## Activity
Provide a verbatim copy of all the records below, leaving the images out.

## Recorded information

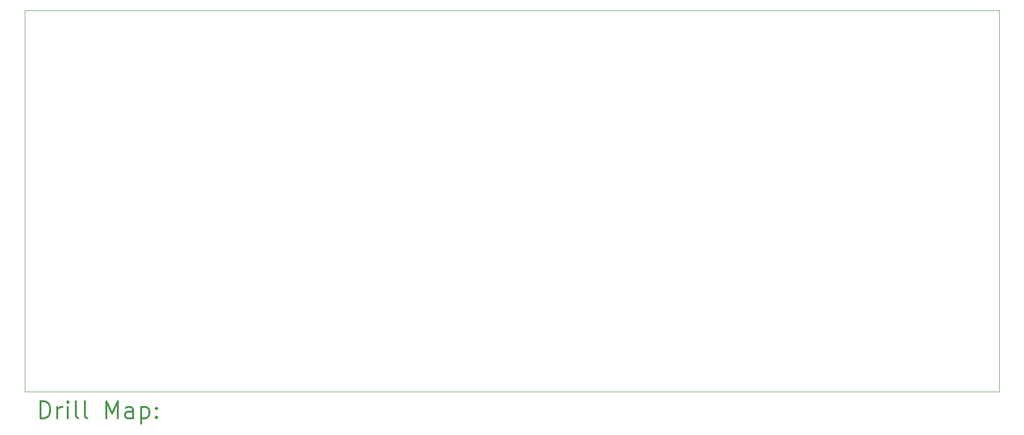
<source format=gbr>
%FSLAX45Y45*%
G04 Gerber Fmt 4.5, Leading zero omitted, Abs format (unit mm)*
G04 Created by KiCad (PCBNEW (5.1.10)-1) date 2021-10-04 14:19:28*
%MOMM*%
%LPD*%
G01*
G04 APERTURE LIST*
%TA.AperFunction,Profile*%
%ADD10C,0.100000*%
%TD*%
%ADD11C,0.200000*%
%ADD12C,0.300000*%
G04 APERTURE END LIST*
D10*
X23777000Y-13208000D02*
X23777000Y-6428000D01*
X23777000Y-6428000D02*
X6477000Y-6428000D01*
X6477000Y-13208000D02*
X23777000Y-13208000D01*
X6477000Y-6428000D02*
X6477000Y-13208000D01*
D11*
D12*
X6758428Y-13678714D02*
X6758428Y-13378714D01*
X6829857Y-13378714D01*
X6872714Y-13393000D01*
X6901286Y-13421571D01*
X6915571Y-13450143D01*
X6929857Y-13507286D01*
X6929857Y-13550143D01*
X6915571Y-13607286D01*
X6901286Y-13635857D01*
X6872714Y-13664429D01*
X6829857Y-13678714D01*
X6758428Y-13678714D01*
X7058428Y-13678714D02*
X7058428Y-13478714D01*
X7058428Y-13535857D02*
X7072714Y-13507286D01*
X7087000Y-13493000D01*
X7115571Y-13478714D01*
X7144143Y-13478714D01*
X7244143Y-13678714D02*
X7244143Y-13478714D01*
X7244143Y-13378714D02*
X7229857Y-13393000D01*
X7244143Y-13407286D01*
X7258428Y-13393000D01*
X7244143Y-13378714D01*
X7244143Y-13407286D01*
X7429857Y-13678714D02*
X7401286Y-13664429D01*
X7387000Y-13635857D01*
X7387000Y-13378714D01*
X7587000Y-13678714D02*
X7558428Y-13664429D01*
X7544143Y-13635857D01*
X7544143Y-13378714D01*
X7929857Y-13678714D02*
X7929857Y-13378714D01*
X8029857Y-13593000D01*
X8129857Y-13378714D01*
X8129857Y-13678714D01*
X8401286Y-13678714D02*
X8401286Y-13521571D01*
X8387000Y-13493000D01*
X8358428Y-13478714D01*
X8301286Y-13478714D01*
X8272714Y-13493000D01*
X8401286Y-13664429D02*
X8372714Y-13678714D01*
X8301286Y-13678714D01*
X8272714Y-13664429D01*
X8258428Y-13635857D01*
X8258428Y-13607286D01*
X8272714Y-13578714D01*
X8301286Y-13564429D01*
X8372714Y-13564429D01*
X8401286Y-13550143D01*
X8544143Y-13478714D02*
X8544143Y-13778714D01*
X8544143Y-13493000D02*
X8572714Y-13478714D01*
X8629857Y-13478714D01*
X8658428Y-13493000D01*
X8672714Y-13507286D01*
X8687000Y-13535857D01*
X8687000Y-13621571D01*
X8672714Y-13650143D01*
X8658428Y-13664429D01*
X8629857Y-13678714D01*
X8572714Y-13678714D01*
X8544143Y-13664429D01*
X8815571Y-13650143D02*
X8829857Y-13664429D01*
X8815571Y-13678714D01*
X8801286Y-13664429D01*
X8815571Y-13650143D01*
X8815571Y-13678714D01*
X8815571Y-13493000D02*
X8829857Y-13507286D01*
X8815571Y-13521571D01*
X8801286Y-13507286D01*
X8815571Y-13493000D01*
X8815571Y-13521571D01*
M02*

</source>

## Answer to this task
<source format=gbr>
%FSLAX45Y45*%
G04 Gerber Fmt 4.5, Leading zero omitted, Abs format (unit mm)*
G04 Created by KiCad (PCBNEW (5.1.10)-1) date 2021-10-04 14:19:28*
%MOMM*%
%LPD*%
G01*
G04 APERTURE LIST*
%TA.AperFunction,Profile*%
%ADD10C,0.100000*%
%TD*%
%ADD11C,0.200000*%
%ADD12C,0.300000*%
G04 APERTURE END LIST*
D10*
X23777000Y-13208000D02*
X23777000Y-6428000D01*
X23777000Y-6428000D02*
X6477000Y-6428000D01*
X6477000Y-13208000D02*
X23777000Y-13208000D01*
X6477000Y-6428000D02*
X6477000Y-13208000D01*
D11*
D12*
X6758428Y-13678714D02*
X6758428Y-13378714D01*
X6829857Y-13378714D01*
X6872714Y-13393000D01*
X6901286Y-13421571D01*
X6915571Y-13450143D01*
X6929857Y-13507286D01*
X6929857Y-13550143D01*
X6915571Y-13607286D01*
X6901286Y-13635857D01*
X6872714Y-13664429D01*
X6829857Y-13678714D01*
X6758428Y-13678714D01*
X7058428Y-13678714D02*
X7058428Y-13478714D01*
X7058428Y-13535857D02*
X7072714Y-13507286D01*
X7087000Y-13493000D01*
X7115571Y-13478714D01*
X7144143Y-13478714D01*
X7244143Y-13678714D02*
X7244143Y-13478714D01*
X7244143Y-13378714D02*
X7229857Y-13393000D01*
X7244143Y-13407286D01*
X7258428Y-13393000D01*
X7244143Y-13378714D01*
X7244143Y-13407286D01*
X7429857Y-13678714D02*
X7401286Y-13664429D01*
X7387000Y-13635857D01*
X7387000Y-13378714D01*
X7587000Y-13678714D02*
X7558428Y-13664429D01*
X7544143Y-13635857D01*
X7544143Y-13378714D01*
X7929857Y-13678714D02*
X7929857Y-13378714D01*
X8029857Y-13593000D01*
X8129857Y-13378714D01*
X8129857Y-13678714D01*
X8401286Y-13678714D02*
X8401286Y-13521571D01*
X8387000Y-13493000D01*
X8358428Y-13478714D01*
X8301286Y-13478714D01*
X8272714Y-13493000D01*
X8401286Y-13664429D02*
X8372714Y-13678714D01*
X8301286Y-13678714D01*
X8272714Y-13664429D01*
X8258428Y-13635857D01*
X8258428Y-13607286D01*
X8272714Y-13578714D01*
X8301286Y-13564429D01*
X8372714Y-13564429D01*
X8401286Y-13550143D01*
X8544143Y-13478714D02*
X8544143Y-13778714D01*
X8544143Y-13493000D02*
X8572714Y-13478714D01*
X8629857Y-13478714D01*
X8658428Y-13493000D01*
X8672714Y-13507286D01*
X8687000Y-13535857D01*
X8687000Y-13621571D01*
X8672714Y-13650143D01*
X8658428Y-13664429D01*
X8629857Y-13678714D01*
X8572714Y-13678714D01*
X8544143Y-13664429D01*
X8815571Y-13650143D02*
X8829857Y-13664429D01*
X8815571Y-13678714D01*
X8801286Y-13664429D01*
X8815571Y-13650143D01*
X8815571Y-13678714D01*
X8815571Y-13493000D02*
X8829857Y-13507286D01*
X8815571Y-13521571D01*
X8801286Y-13507286D01*
X8815571Y-13493000D01*
X8815571Y-13521571D01*
M02*

</source>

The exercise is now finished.